Document passage:
>>>>>
FILED
NOT FOR PUBLICATION JUN 20 2011
MOLLY C. DWYER, CLERK
UNITED STATES COURT OF APPEALS U .S. C O U R T OF APPE ALS
FOR THE NINTH CIRCUIT
ALEX MONETTE, No. 09-16095
Petitioner - Appellant, D.C. No. 3:08-cv-02880-PJH
v.
MEMORANDUM *
NICK DAWSON, Warden, Avenal State
Prison,
Respondent - Appellee.
Appeal from the United States District Court
for the Northern District of California
Phyllis J. Hamilton, District Judge, Presiding
Submitted June 15, 2011 **
Before: CANBY, O’SCANNLAIN, and FISHER, Circuit Judges.
California state prisoner Alex Monette appeals from the district court’s
dismissal of his 28 U.S.C. § 2254 habeas petition as untimely. We have
jurisdiction under 28 U.S.C. § 2253, and we affirm.
*
This disposition is not appropriate for publication and is not precedent
except as provided by 9th Cir. R. 36-3.
**
The panel unanimously concludes this case is suitable for decision
without oral argument. See Fed. R. App. P. 34(a)(2).
Monette contends that the district court erred by concluding that the AEDPA
one-year statute of limitations began to run when his drug possession conviction
became final, rather than when the parole board’s denial of parole became final on
July 6, 2006. He argues that, until the parole board’s decision was final, he could
not have known the factual basis for the prejudice prong of his ineffective
assistance of counsel claim. See 28 U.S.C. § 2244(d)(1)(D).
<<<<<
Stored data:
>>>>>
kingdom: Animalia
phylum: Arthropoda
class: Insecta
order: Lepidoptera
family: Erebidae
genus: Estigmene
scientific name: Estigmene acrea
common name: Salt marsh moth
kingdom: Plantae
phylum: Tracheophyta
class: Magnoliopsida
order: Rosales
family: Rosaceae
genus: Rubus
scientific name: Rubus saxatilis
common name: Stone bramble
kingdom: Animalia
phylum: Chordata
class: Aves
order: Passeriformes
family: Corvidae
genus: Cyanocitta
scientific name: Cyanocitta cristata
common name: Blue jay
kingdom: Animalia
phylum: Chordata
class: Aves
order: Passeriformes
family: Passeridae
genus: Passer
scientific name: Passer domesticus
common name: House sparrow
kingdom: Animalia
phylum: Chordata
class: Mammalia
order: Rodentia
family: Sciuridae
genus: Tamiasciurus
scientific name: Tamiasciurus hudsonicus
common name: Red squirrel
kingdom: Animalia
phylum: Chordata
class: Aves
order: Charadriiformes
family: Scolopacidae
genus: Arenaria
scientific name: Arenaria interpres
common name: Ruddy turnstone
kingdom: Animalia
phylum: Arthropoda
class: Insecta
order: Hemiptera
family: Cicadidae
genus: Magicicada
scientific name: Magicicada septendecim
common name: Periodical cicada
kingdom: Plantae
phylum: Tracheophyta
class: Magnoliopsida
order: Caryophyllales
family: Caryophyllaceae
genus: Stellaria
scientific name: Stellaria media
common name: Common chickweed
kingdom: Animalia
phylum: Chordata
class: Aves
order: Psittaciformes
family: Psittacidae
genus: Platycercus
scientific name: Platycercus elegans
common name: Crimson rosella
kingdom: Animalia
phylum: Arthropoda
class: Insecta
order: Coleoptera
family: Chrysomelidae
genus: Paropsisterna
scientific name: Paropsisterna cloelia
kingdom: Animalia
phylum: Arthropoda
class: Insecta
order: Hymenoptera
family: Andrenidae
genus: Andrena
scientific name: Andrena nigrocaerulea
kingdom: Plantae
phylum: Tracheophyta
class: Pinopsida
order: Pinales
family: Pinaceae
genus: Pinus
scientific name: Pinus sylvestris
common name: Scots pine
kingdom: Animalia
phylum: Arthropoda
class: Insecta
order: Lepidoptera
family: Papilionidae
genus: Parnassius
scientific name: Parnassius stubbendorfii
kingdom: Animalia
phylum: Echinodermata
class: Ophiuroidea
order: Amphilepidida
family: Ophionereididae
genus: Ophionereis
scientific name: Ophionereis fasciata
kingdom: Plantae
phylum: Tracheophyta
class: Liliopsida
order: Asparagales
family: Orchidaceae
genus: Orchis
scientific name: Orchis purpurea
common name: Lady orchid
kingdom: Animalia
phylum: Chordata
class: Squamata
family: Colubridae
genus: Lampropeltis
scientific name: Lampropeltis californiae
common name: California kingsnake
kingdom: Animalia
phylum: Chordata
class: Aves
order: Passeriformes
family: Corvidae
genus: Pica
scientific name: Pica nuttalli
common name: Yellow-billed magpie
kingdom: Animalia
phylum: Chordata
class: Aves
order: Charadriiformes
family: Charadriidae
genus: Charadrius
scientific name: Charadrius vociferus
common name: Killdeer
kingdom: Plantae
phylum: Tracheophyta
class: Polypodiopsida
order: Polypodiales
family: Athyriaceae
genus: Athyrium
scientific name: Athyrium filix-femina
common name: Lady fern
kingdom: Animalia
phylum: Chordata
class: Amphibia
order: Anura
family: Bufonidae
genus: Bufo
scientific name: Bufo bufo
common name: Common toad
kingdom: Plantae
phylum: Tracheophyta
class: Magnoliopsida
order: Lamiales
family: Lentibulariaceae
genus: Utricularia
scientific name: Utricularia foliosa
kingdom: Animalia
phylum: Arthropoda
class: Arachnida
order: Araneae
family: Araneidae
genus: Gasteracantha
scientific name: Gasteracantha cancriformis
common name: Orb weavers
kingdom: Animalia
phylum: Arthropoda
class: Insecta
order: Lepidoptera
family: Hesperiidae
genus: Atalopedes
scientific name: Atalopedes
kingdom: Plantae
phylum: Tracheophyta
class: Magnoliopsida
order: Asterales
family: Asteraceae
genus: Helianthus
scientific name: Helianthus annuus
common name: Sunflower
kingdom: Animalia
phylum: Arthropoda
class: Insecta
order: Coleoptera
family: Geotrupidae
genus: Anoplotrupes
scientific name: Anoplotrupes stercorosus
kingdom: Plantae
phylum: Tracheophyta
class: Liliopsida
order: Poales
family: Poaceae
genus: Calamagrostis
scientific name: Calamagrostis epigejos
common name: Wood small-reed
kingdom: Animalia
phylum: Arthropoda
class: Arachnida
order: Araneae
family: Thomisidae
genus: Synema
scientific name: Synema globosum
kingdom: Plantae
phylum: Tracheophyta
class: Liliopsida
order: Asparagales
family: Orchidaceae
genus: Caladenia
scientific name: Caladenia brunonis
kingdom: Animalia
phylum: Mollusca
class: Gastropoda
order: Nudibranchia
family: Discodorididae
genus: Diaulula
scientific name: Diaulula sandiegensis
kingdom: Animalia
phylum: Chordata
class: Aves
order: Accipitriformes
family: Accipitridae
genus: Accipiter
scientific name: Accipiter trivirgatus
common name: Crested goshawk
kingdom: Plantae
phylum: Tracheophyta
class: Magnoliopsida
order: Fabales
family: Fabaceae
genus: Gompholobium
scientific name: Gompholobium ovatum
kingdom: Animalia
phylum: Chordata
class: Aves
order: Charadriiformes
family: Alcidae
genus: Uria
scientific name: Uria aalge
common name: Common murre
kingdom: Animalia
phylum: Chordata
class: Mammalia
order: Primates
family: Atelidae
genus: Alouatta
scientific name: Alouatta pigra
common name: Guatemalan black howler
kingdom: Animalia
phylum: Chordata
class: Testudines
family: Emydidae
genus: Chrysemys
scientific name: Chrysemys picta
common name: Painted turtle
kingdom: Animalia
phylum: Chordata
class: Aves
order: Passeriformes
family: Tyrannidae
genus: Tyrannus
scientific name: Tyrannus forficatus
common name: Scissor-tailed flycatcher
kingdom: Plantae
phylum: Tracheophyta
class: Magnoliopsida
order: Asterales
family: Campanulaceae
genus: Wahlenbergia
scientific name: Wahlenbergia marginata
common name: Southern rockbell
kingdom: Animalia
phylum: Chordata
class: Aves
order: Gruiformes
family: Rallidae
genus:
<<<<<
Instructions to follow:
Answer these questions about the court memorandum:
(a) Which district court did the appeal come from?
(b) Which three circuit judges heard the case?
(c) According to Monette, on what date did the parole board's denial of parole become final?
The listing has no connection to the court memorandum.

Reply to the task:
(a) The United States District Court for the Northern District of California
(b) Canby, O'Scannlain, and Fisher
(c) July 6, 2006